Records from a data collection
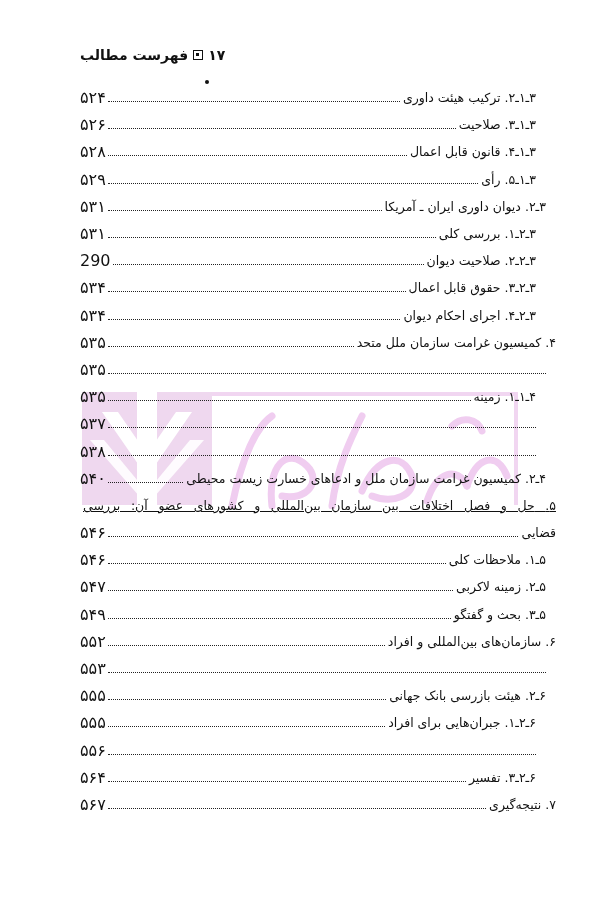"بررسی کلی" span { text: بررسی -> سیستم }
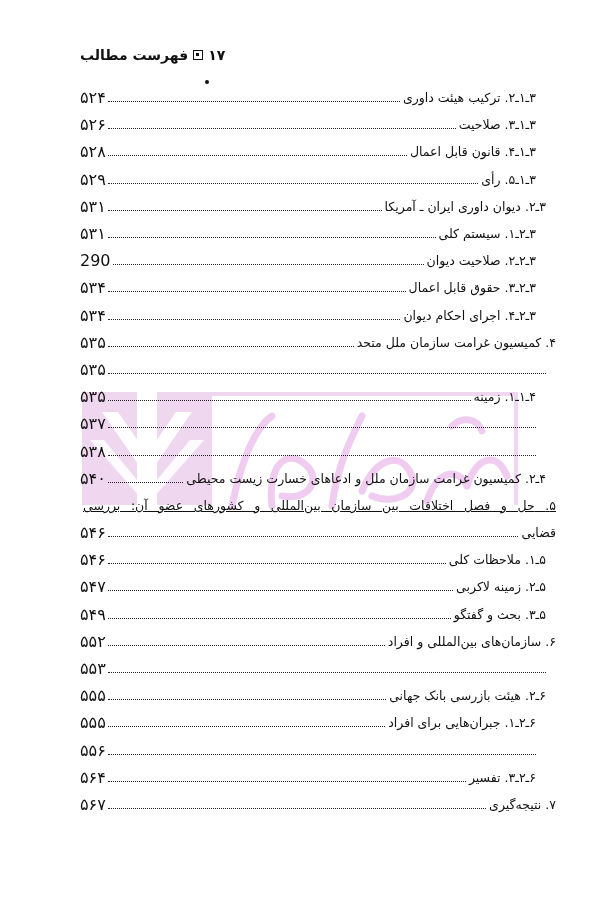"۴ـ۱ـ۳. ویژگی‌های اصلی کمیسیون غرامت" span.title { html: none -> <span><span>۴ـ۱ـ۳.</span> <span>ویژگی‌های اصلی کمیسیون غرامت سازمان ملل</span></span> }
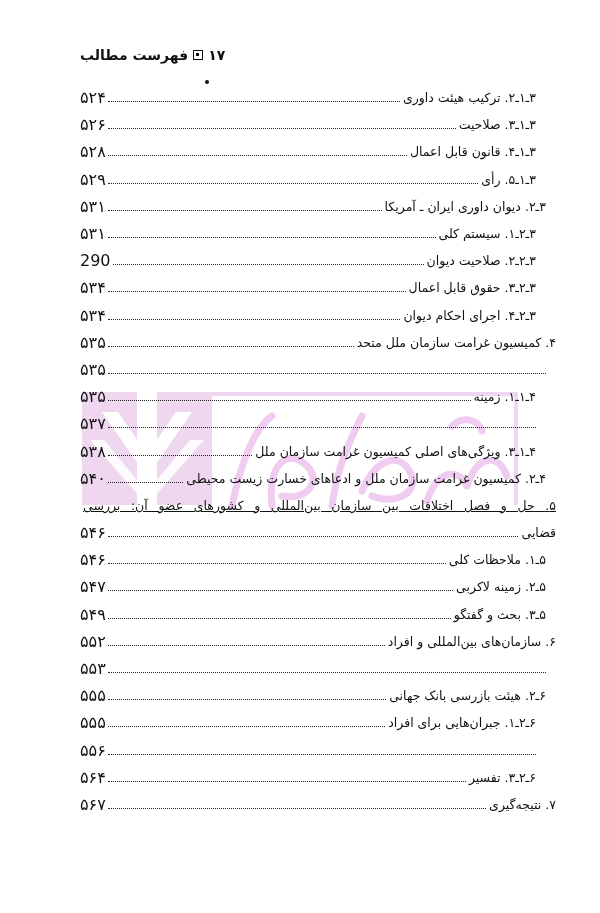"۴ـ۲. کمیسیون غرامت سازمان ملل" span.title { html: <span><span>۴ـ۲.</span> <span>کمیسیون غرامت سازمان ملل و ادعاهای خسارت زیست محیطی</span></span> -> none }
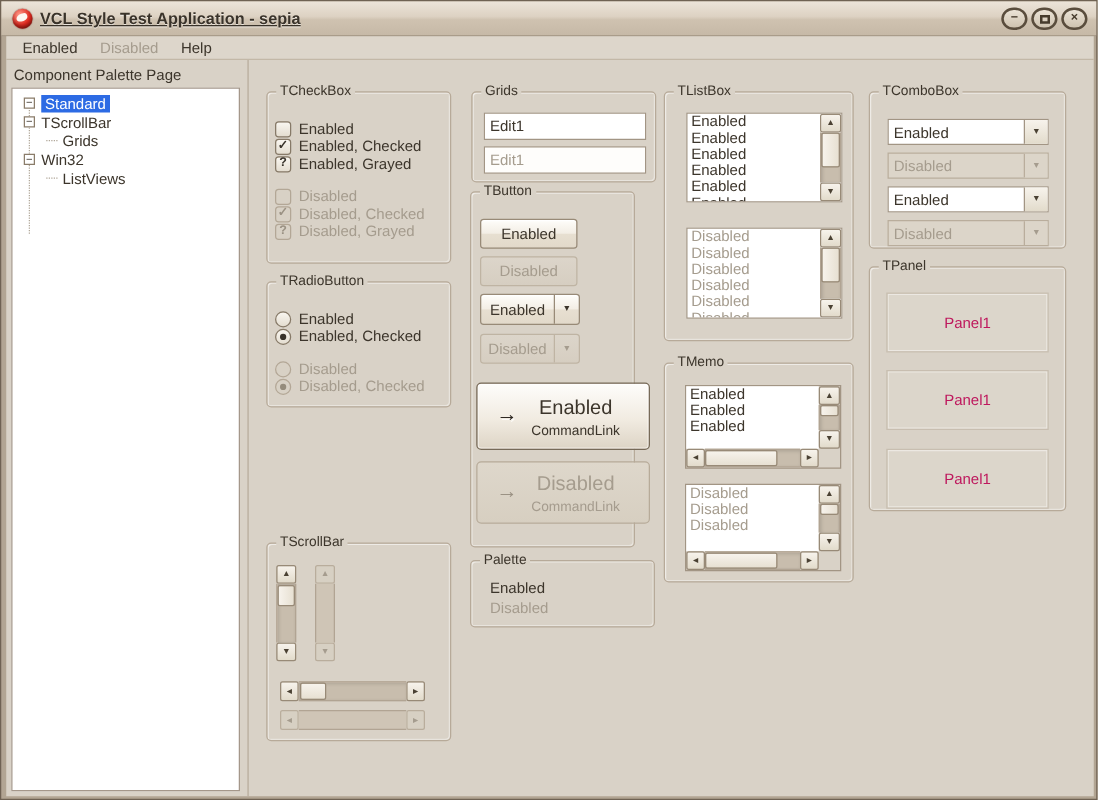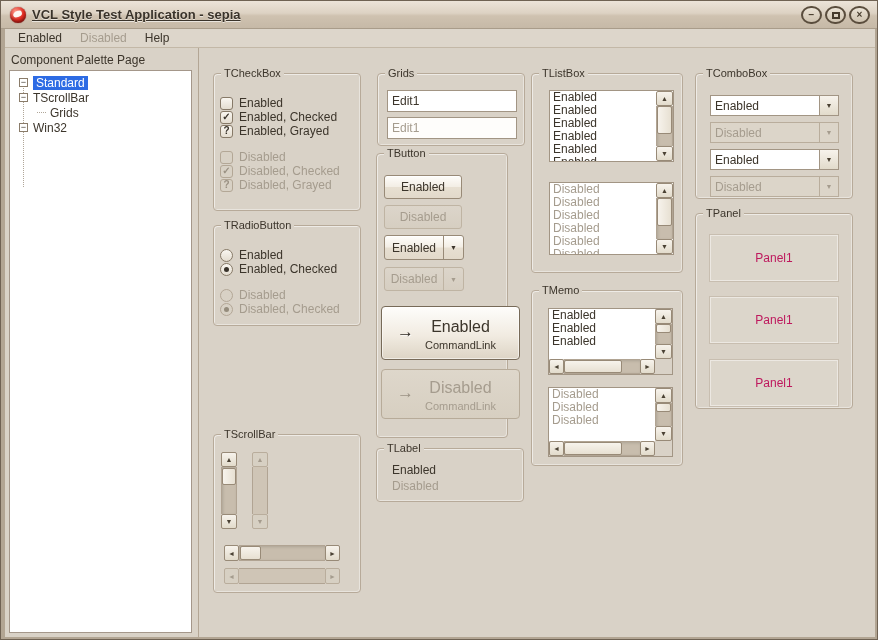"ListViews" div.tree-row { html: none -> <div> <span></span> <span>ListViews</span> </div> }
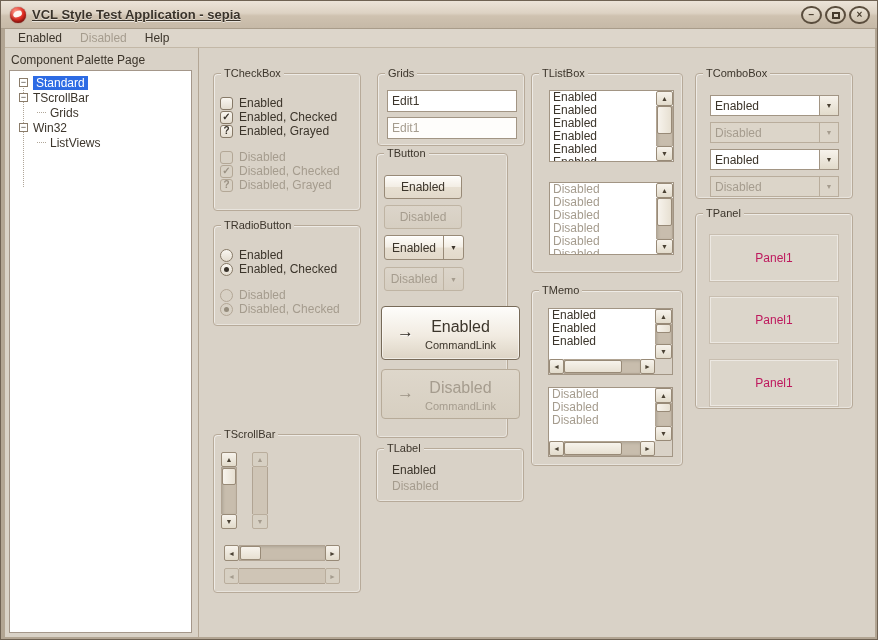"TLabel" span.gb-title { text: TLabel -> Palette }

● **WHAT IS BEING ASKED**: In your reply, please set down exactly the lines from the one containing "html: <span><span>۴ـ۲.</span> <span>کمیسیون" through the end of the records, with the pictures left out.

● **REPLY TO THE TASK**:
"۴ـ۲. کمیسیون غرامت سازمان ملل" span.title { html: <span><span>۴ـ۲.</span> <span>کمیسیون غرامت سازمان ملل و ادعاهای خسارت زیست محیطی</span></span> -> none }
"ListViews" div.tree-row { html: none -> <div> <span></span> <span>ListViews</span> </div> }
"TLabel" span.gb-title { text: TLabel -> Palette }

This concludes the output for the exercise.